Mar 7, 2011 6:54 PM by Shawn Kline

Past, Present and Future of the Lafayette Housing Authority

Five new commissioners make their debut with the Lafayette Housing Authority.
Shirley Vige was appointed to the board in late October but was sworn-in on Monday and elected Chairperson.
Mary Guidry joins the Housing Authority's board of commissioners from Iberia Bank. She was elected Vice Chair during Monday's meeting.
Attorney, Penny Malbrew and public housing resident Polly Williams also attended Monday's meeting- their first on the board of commissioners.
The last addition to the Housing Authority is Amos Batiste who also works with Acadian Ambulance.
Monday's meeting comes after City-Parish Council upheld City-Parish President, Joey Durel's decision to remove Joe Dennis, Leon Simmons and John Freeman last week.

The three were similarly removed from the board back in October but a district judge overruled that decision; saying it was not, "arbitrary and capricious" because Dennis, Simmons and Freeman were being targeted and not the fourth commissioner, Donald Fuselier. That decision will come up later in this article.

While Monday's meeting is a new step for LHA, the controversy is not over.
On the same day as the meeting, Simmons, Dennis and Freeman filed a motion holding City-Parish Council in contempt of court- suggesting its decision to uphold their second removal contradicted the decision of another district judge.

In February, District Attorney Mike Harson took the commissioners to court based on a meeting held on October 26th where the commissioners allegedly held part of that meeting behind closed doors. Harson argued it was a violation of open meeting laws.
Judge Arthur Planchard however, ruled in favor of the commissioners. Planchard stated they were 'not at fault' and dismissed the suit.

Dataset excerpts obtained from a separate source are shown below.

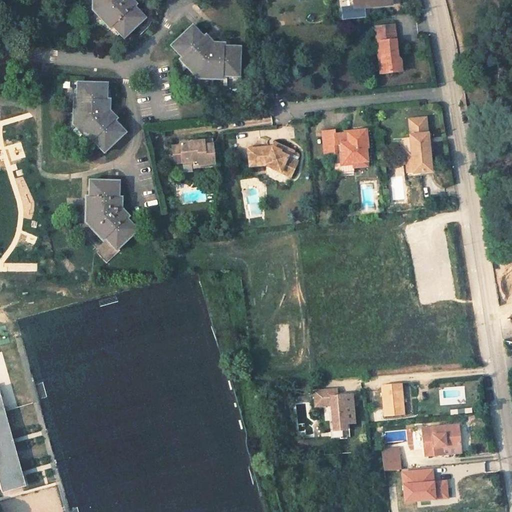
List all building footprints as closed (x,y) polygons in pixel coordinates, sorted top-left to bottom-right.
[(89,0),(90,8),(118,39),(141,19),(131,7),(133,4),(129,0),(89,0)] [(389,0),(350,0),(352,9),(390,5),(389,0)] [(202,37),(191,25),(168,46),(197,77),(238,80),(241,49),(224,48),(224,44),(213,43),(205,34),(202,37)] [(374,29),(376,43),(379,43),(381,63),(378,63),(379,74),(401,72),(399,61),(397,61),(394,27),(374,29)] [(73,124),(100,155),(124,134),(113,121),(116,119),(108,110),(108,98),(104,98),(104,83),(73,83),(73,124)] [(354,171),(353,167),(367,166),(366,148),(368,148),(366,131),(353,132),(354,136),(349,136),(348,133),(335,134),(335,130),(322,131),(324,155),(337,154),(336,145),(341,145),(343,163),(334,164),(335,170),(338,172),(354,171)] [(413,166),(414,173),(432,172),(430,152),(429,144),(425,142),(428,136),(410,138),(401,139),(402,142),(403,146),(406,150),(408,154),(412,158),(416,160),(413,166)] [(428,136),(425,142),(429,144),(430,152),(433,152),(432,136),(428,136)] [(179,144),(177,147),(171,147),(172,157),(180,155),(181,163),(192,162),(198,161),(198,165),(208,164),(207,160),(213,159),(211,144),(203,145),(202,141),(179,144)] [(264,165),(280,172),(281,169),(284,168),(292,171),(296,161),(290,158),(293,151),(274,142),(271,149),(267,150),(267,147),(247,149),(249,166),(264,165)] [(290,158),(296,161),(299,154),(293,151),(290,158)] [(407,174),(414,173),(413,166),(416,160),(412,158),(406,158),(407,174)] [(85,223),(115,252),(138,230),(127,219),(129,216),(120,208),(120,196),(117,196),(116,180),(84,181),(85,223)] [(381,386),(384,417),(404,416),(402,384),(381,386)] [(349,395),(332,396),(331,390),(309,392),(310,407),(328,405),(330,431),(343,430),(342,424),(352,423),(349,395)] [(259,396),(252,398),(255,413),(263,411),(259,396)] [(0,408),(0,491),(22,485),(0,408)] [(425,459),(444,457),(443,452),(443,449),(460,447),(458,428),(423,431),(425,459)] [(380,451),(384,482),(394,481),(393,479),(400,478),(396,449),(380,451)] [(405,505),(405,511),(423,511),(423,503),(426,502),(423,477),(401,480),(404,505),(405,505)]
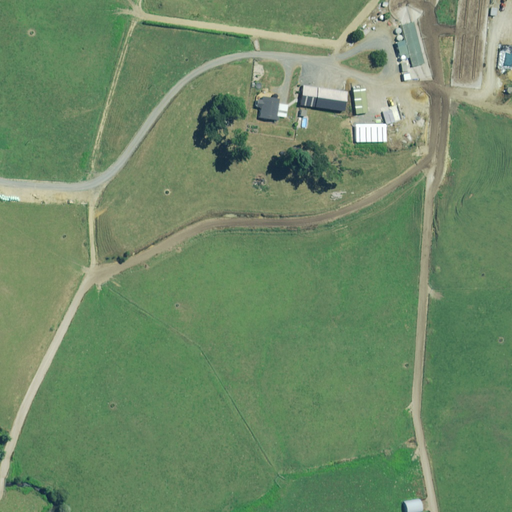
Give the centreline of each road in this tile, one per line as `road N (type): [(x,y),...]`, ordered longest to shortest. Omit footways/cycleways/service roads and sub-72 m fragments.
road 1 (track): [(431,511),(410,388),(421,23)]
road 2 (track): [(421,23),(326,62),(242,57),(211,66),(185,85),(118,172),(98,184),(0,182)]
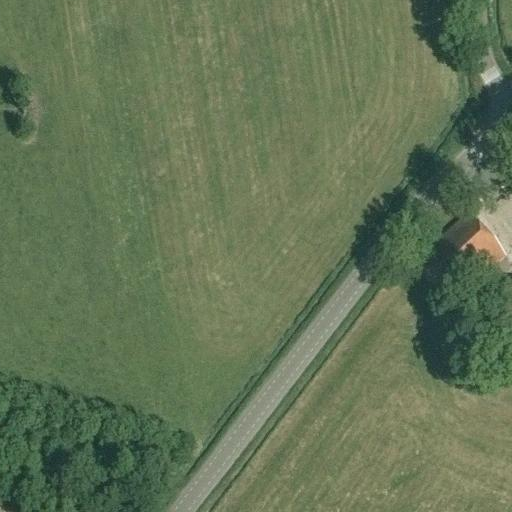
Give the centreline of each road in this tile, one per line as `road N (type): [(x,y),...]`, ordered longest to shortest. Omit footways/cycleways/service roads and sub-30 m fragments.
road 1 (tertiary): [(176,511),(357,279),(455,170),(511,122)]
road 2 (unclassified): [(511,116),(482,61),(479,0)]
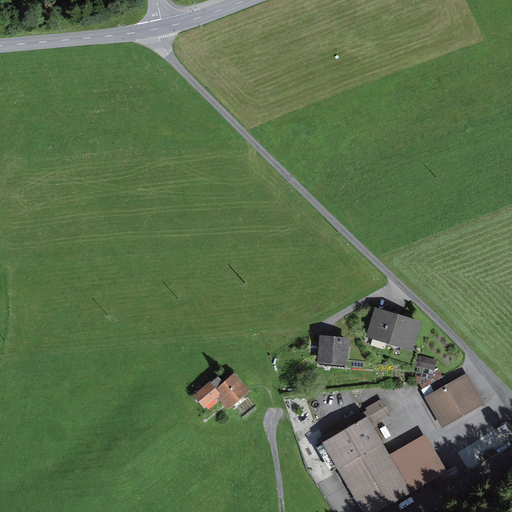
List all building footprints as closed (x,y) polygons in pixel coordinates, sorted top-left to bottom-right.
[(429,320),(379,303),(369,333),(418,350),(429,320)] [(354,334),(324,332),(322,359),(353,361),(354,334)] [(471,372),(426,394),(443,427),(487,404),(471,372)] [(217,377),(195,395),(205,407),(219,397),(228,408),(248,392),(233,374),(222,383),(217,377)] [(368,411),(364,413),(367,418),(370,422),(388,412),(382,400),(367,409),(368,411)] [(367,418),(324,443),(364,511),(373,511),(410,491),(389,456),(370,422),(367,418)] [(425,435),(389,456),(410,491),(446,470),(425,435)]
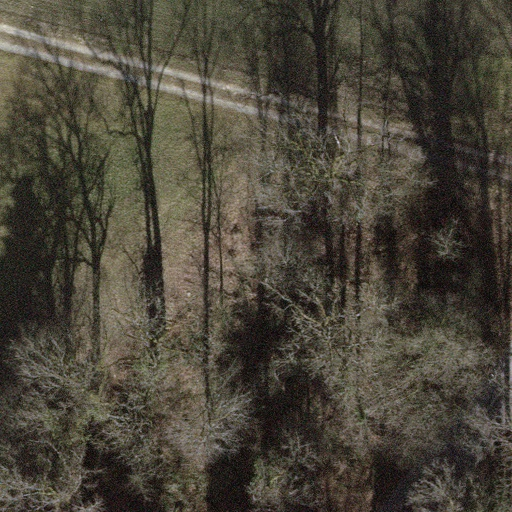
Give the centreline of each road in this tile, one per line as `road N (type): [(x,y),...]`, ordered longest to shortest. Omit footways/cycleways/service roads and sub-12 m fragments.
road 1 (track): [(511,167),(0,36)]
road 2 (tertiary): [(409,511),(511,382)]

The City-Parish Council voted to hear the arguments between Durel and the three commissioners on March 2nd.
Although Judge Planchard had legally cleared the commissioners of any wrong doing, council would still be able to find enough evidence outside of the law to uphold Durel's decision to remove them. Council voted, deciding there was substantial evidence to suggest the commissioners' removal was fair on the basis of 'neglect of duty' and 'misconduct in office.'
The commissioners' attorney, Earnest Johnson argues the hearing should never have proceeded because of Judge Planchard's ruling in February.

Confused yet? Here's where the first ruling of not being 'arbitrary and capricious' could come into play:

Johnson says Durel's decision to remove Dennis, Simmons and Freeman based on the October 26th meeting (the alleged closed meeting) was once again not 'arbitrary and capricious' because former commissioner Donald Fuselier was also on the board at the time of that meeting.
Although Fuselier was not present at the controversial meeting, Johnson says he had the same responsibilities as the other three and is just as at fault.

Fuselier resigned from the commission in late February, complying with Housing and Urban Development's wishes to have all board members resign from their posts. Dennis, Simmons and Freeman did not.

Based on their previous court rulings, Johnson argues Durel and City-Parish Council have developed the habit of 'willful disobedience of a lawful judgment.'
His motion for contempt of court also anticipated Durel's quick appointments to replace the commissioners. Johnson says it further, "demonstrate(s) a pattern of (Durel's) actions tending to obstruct and interfere with the orderly administration of justice," and a "lack of respect for authority."

If district court accepts the motion, the commissioners will likely argue Durel was once again not 'arbitrary and capricious' since Fuselier was not asked to resign by City-Parish Government. The commissioners may also argue City-Parish Council lacked the authority to uphold a removal when a district judge had already cleared them of any wrong doing.

"I'm hoping it doesn't happen." HUD's Dan Rodriguez says, "we need the community to settle down and get back to what we're here for and that's to help the residents."

If district court accepts the motion and a judge reverses council's decision, Dennis, Simmons and Freeman will be reinstated and Durel's newest appointments will likely be nullified.